To add several materials, we can just repeat the step above:

[7]:
with open(TUTORIAL_FILE_NAME, "a") as f_:
    for material in [tutorial_test_material2, tutorial_test_material3]:
        f_.write(json.dumps(material.to_dict()))
        f_.write("\n") # add newline, such that each material is in its own line
[8]:
!cat tutorial_backend_development_file.txt
{"mid": "test_material1", "atoms": {"numbers": [47], "positions": [[0.0, 0.0, 0.0]], "cell": [[0.0, 2.045, 2.045], [2.045, 0.0, 2.045], [2.045, 2.045, 0.0]], "pbc": [true, true, true]}, "properties": {}, "data": {"test": "data1"}}
{"mid": "test_material2", "atoms": {"numbers": [79], "positions": [[0.0, 0.0, 0.0]], "cell": [[0.0, 2.04, 2.04], [2.04, 0.0, 2.04], [2.04, 2.04, 0.0]], "pbc": [true, true, true]}, "properties": {}, "data": {"test": "data2\nor something"}}
{"mid": "test_material3", "atoms": {"numbers": [29], "positions": [[0.0, 0.0, 0.0]], "cell": [[0.0, 1.805, 1.805], [1.805, 0.0, 1.805], [1.805, 1.805, 0.0]], "pbc": [true, true, true]}, "properties": {}, "data": {"test": "data3"}}

Getting data

Getting data is based on the mid of a Material. We can find the corresponding line using a linear search.

get_single

[9]:
TEST_MID = "test_material1"

with open(TUTORIAL_FILE_NAME, "r") as f_:
    for new_line in f_:
        # deserialize every material to check its mid
        material = Material.from_dict(json.loads(new_line))
        if material.mid == TEST_MID:
            break
[10]:
material
[10]:
Material(mid = test_material1, data = {'test'}, properties = set())

- Challenge a
Recast the rows from the one containing "pose: elev=330.7 azim=255.3" through the last row as a Markdown table with the columns Row and Line, leaving out blank lines.

- Records provided
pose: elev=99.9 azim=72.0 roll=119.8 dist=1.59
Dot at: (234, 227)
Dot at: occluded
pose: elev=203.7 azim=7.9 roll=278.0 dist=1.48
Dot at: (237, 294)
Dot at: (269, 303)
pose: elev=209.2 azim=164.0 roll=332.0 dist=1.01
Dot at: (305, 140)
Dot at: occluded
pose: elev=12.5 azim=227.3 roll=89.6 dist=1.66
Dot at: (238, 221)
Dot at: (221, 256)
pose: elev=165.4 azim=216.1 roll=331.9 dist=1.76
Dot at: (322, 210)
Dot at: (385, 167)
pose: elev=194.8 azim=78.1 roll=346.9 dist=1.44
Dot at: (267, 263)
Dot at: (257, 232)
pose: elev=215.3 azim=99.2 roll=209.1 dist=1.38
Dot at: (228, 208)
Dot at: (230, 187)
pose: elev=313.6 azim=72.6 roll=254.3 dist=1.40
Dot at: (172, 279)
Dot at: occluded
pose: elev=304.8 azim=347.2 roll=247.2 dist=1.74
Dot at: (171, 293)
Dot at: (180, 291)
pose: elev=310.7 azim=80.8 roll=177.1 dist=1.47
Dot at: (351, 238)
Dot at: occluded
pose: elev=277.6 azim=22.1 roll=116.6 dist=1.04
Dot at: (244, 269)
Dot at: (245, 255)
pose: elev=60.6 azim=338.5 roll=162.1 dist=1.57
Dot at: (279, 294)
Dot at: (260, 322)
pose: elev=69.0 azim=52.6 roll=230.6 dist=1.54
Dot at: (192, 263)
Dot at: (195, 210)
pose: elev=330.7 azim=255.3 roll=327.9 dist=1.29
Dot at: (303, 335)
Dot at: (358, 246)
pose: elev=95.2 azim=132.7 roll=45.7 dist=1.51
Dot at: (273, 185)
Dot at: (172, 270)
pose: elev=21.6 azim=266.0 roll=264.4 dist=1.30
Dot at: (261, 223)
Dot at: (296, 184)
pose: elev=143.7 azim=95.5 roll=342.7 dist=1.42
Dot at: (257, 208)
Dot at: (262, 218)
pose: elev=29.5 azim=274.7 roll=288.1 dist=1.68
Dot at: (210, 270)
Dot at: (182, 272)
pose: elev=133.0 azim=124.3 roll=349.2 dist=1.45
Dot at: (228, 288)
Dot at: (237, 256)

- Challenge b
Answer these questions about the material-file tutorial:
(i) What atomic number does the entry for test_material2 list?
(ii) What kind of search finds the line for a given mid?
(iii) What value is TEST_MID set to?

- Exercise result a
| Row | Line |
|---|---|
| 1 | pose: elev=330.7 azim=255.3 roll=327.9 dist=1.29 |
| 2 | Dot at: (303, 335) |
| 3 | Dot at: (358, 246) |
| 4 | pose: elev=95.2 azim=132.7 roll=45.7 dist=1.51 |
| 5 | Dot at: (273, 185) |
| 6 | Dot at: (172, 270) |
| 7 | pose: elev=21.6 azim=266.0 roll=264.4 dist=1.30 |
| 8 | Dot at: (261, 223) |
| 9 | Dot at: (296, 184) |
| 10 | pose: elev=143.7 azim=95.5 roll=342.7 dist=1.42 |
| 11 | Dot at: (257, 208) |
| 12 | Dot at: (262, 218) |
| 13 | pose: elev=29.5 azim=274.7 roll=288.1 dist=1.68 |
| 14 | Dot at: (210, 270) |
| 15 | Dot at: (182, 272) |
| 16 | pose: elev=133.0 azim=124.3 roll=349.2 dist=1.45 |
| 17 | Dot at: (228, 288) |
| 18 | Dot at: (237, 256) |

- Exercise result b
(i) 79
(ii) A linear search
(iii) "test_material1"